Yes Bank is not the only one focussed on raising capital, through the PE route or otherwise. When Axis Bank was in trouble in 2017, Bain Capital had stepped in and the following year Life Insurance Corporation acquired IDBI Bank. HDFC Bank is getting about Rs 24,000 crore this year while foreign investor Prem Watsa got the nod for a majority stake in Catholic Syrian Bank recently.

An equity infusion is expected to help Yes Bank boost investor confidence and improve loss-absorbing buffers while supporting asset growth at a time when CEO Ravneet Gill is effecting a cleanup of the bank's balance sheet. "We estimate that the bank's overall stressed assets are about 8 per cent of its gross loans. The balance sheet clean-up will strain the bank's profitability in the next 12-18 months as it provides for the stressed assets," Moody's said in a recent report.

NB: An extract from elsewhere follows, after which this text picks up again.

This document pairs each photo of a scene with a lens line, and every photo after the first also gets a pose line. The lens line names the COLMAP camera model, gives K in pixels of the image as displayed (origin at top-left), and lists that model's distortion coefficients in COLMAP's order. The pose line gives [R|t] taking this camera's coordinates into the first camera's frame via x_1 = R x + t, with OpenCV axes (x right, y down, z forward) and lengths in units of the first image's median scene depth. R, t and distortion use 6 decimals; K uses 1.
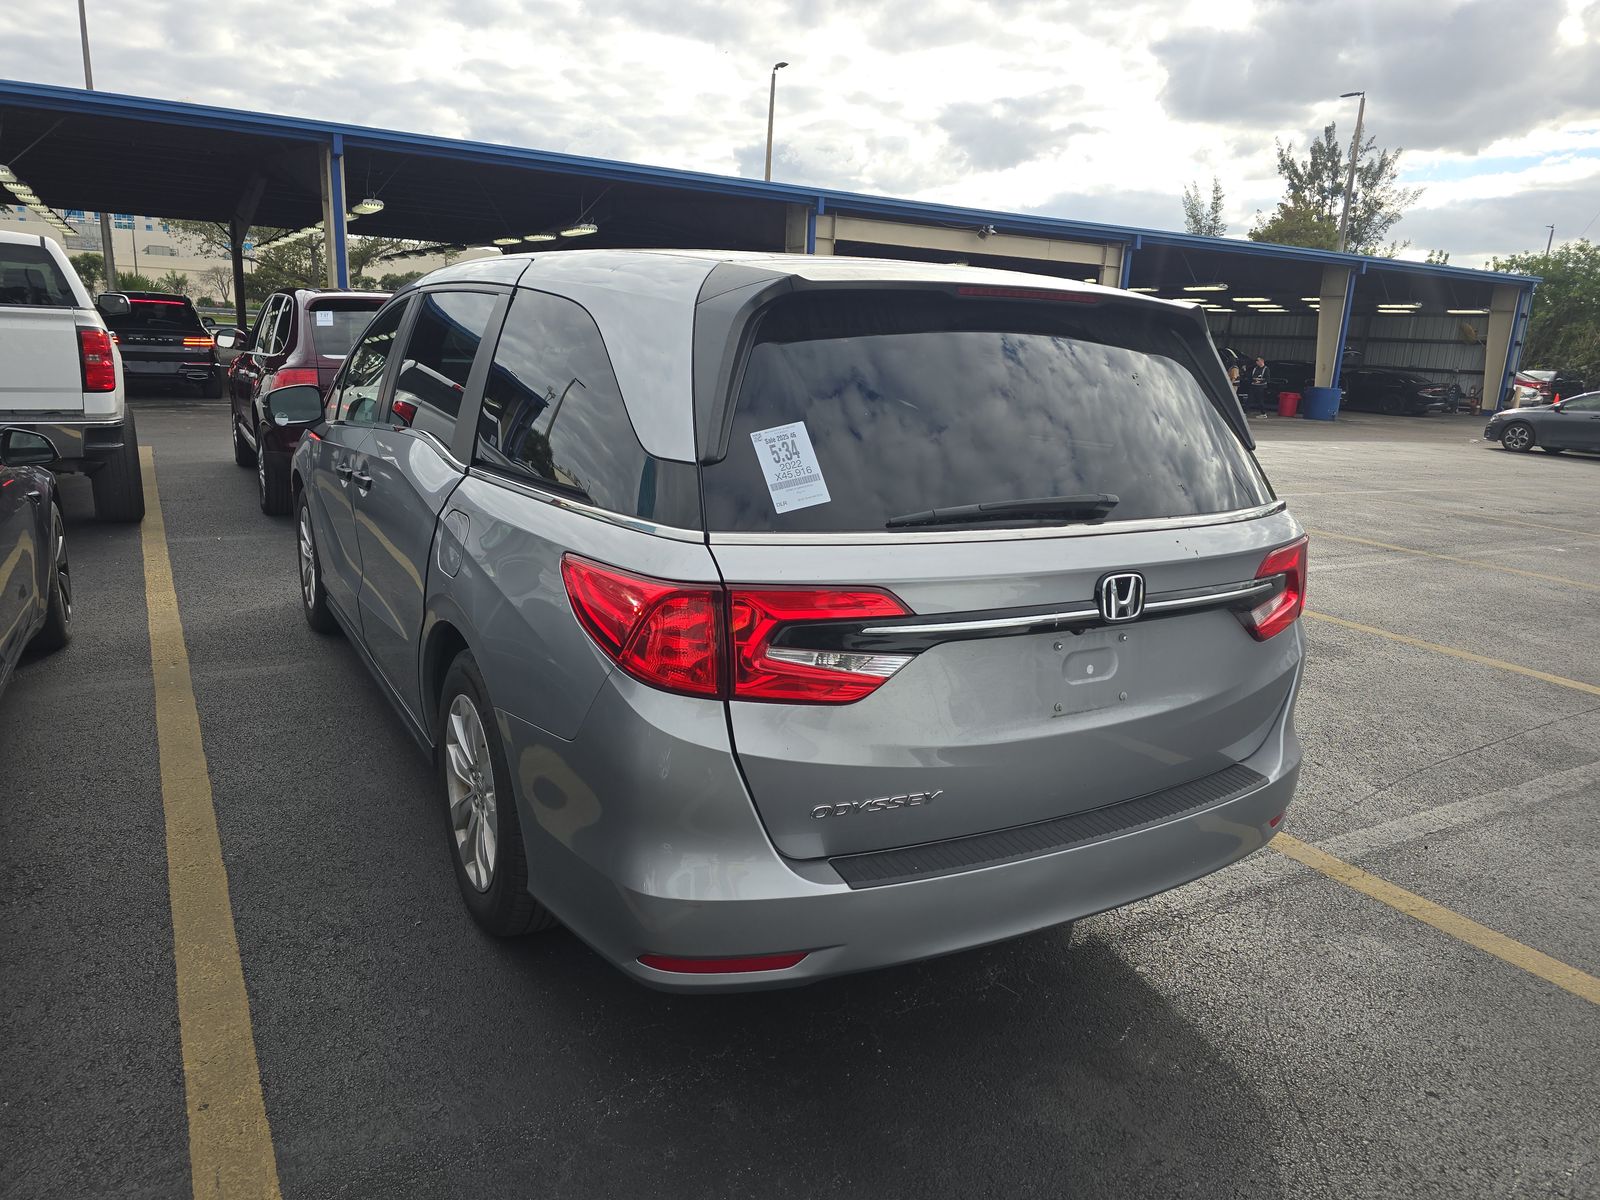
lens RADIAL K [[1068.1, 0, 778.4], [0, 1068.1, 605.5], [0, 0, 1]] dist [0.053285, -0.040963]
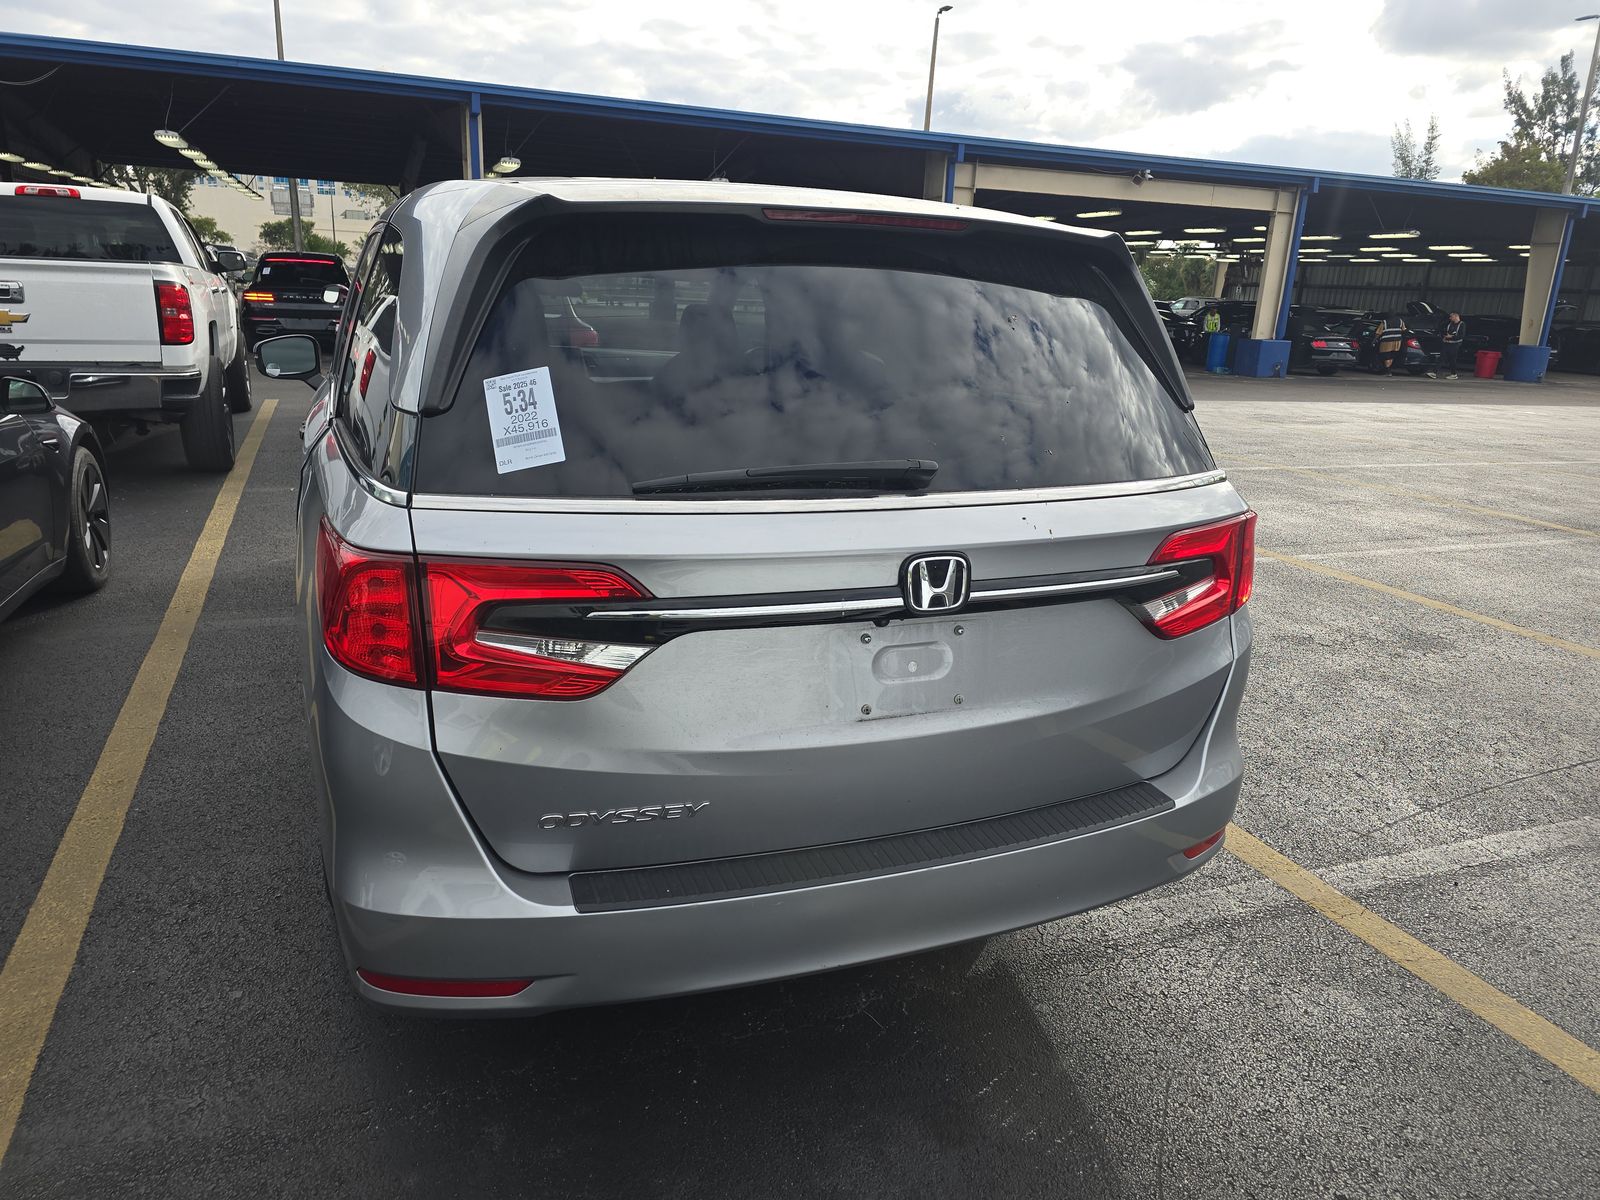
lens RADIAL K [[1068.1, 0, 778.4], [0, 1068.1, 605.5], [0, 0, 1]] dist [0.053285, -0.040963]
pose [[0.989869, 0.035460, -0.137486, 0.222953], [-0.030390, 0.998785, 0.038803, -0.013679], [0.138695, -0.034232, 0.989743, 0.115349]]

The cleanup was likely necessitated by Yes Bank's high exposure to several stressed companies - especially non-bank lenders and real estate companies some of which have recently defaulted on debt repayments. Gill, in fact, has marked out a Rs 10,000-crore portfolio as potentially stressed. For instance, the bank has an exposure of over Rs 2,600 crore to various special purpose vehicles of Infrastructure Leasing and Financial Services, which is being investigated for fraud. Previously, in November, the RBI began inspecting Yes Bank's exposure to Dewan Housing Finance Corp. Ltd, Indiabulls Group, Fortune Financial Services India Ltd and Suraksha ARC, among others.

"The PE investors have raised concerns about some stressed accounts, which they fear can create a bigger-than-expected hole in the bank's balance sheet unless resolved suitably," said a source pointing out that although the bank has started provisioning for some of these accounts, the final outcome is still awaited in many cases. This prevailing uncertainty may not only delay the bank's fundraising plans but also potentially rule out any hopes of a premium over the current market price.

In any case Yes Bank's share prices have taken a hard knock of late. The bank was the biggest loser in the Sensex pack on Thursday for the second consecutive session, plummeting 12.96 per cent, after Moody's placed the private sector lender's ratings under review for a possible downgrade. Brokerage firm UBS India meanwhile cut its target price by over 47 per cent to Rs 90 a share. Hence, Yes Bank has now lost its place among India's 10 most valued lenders.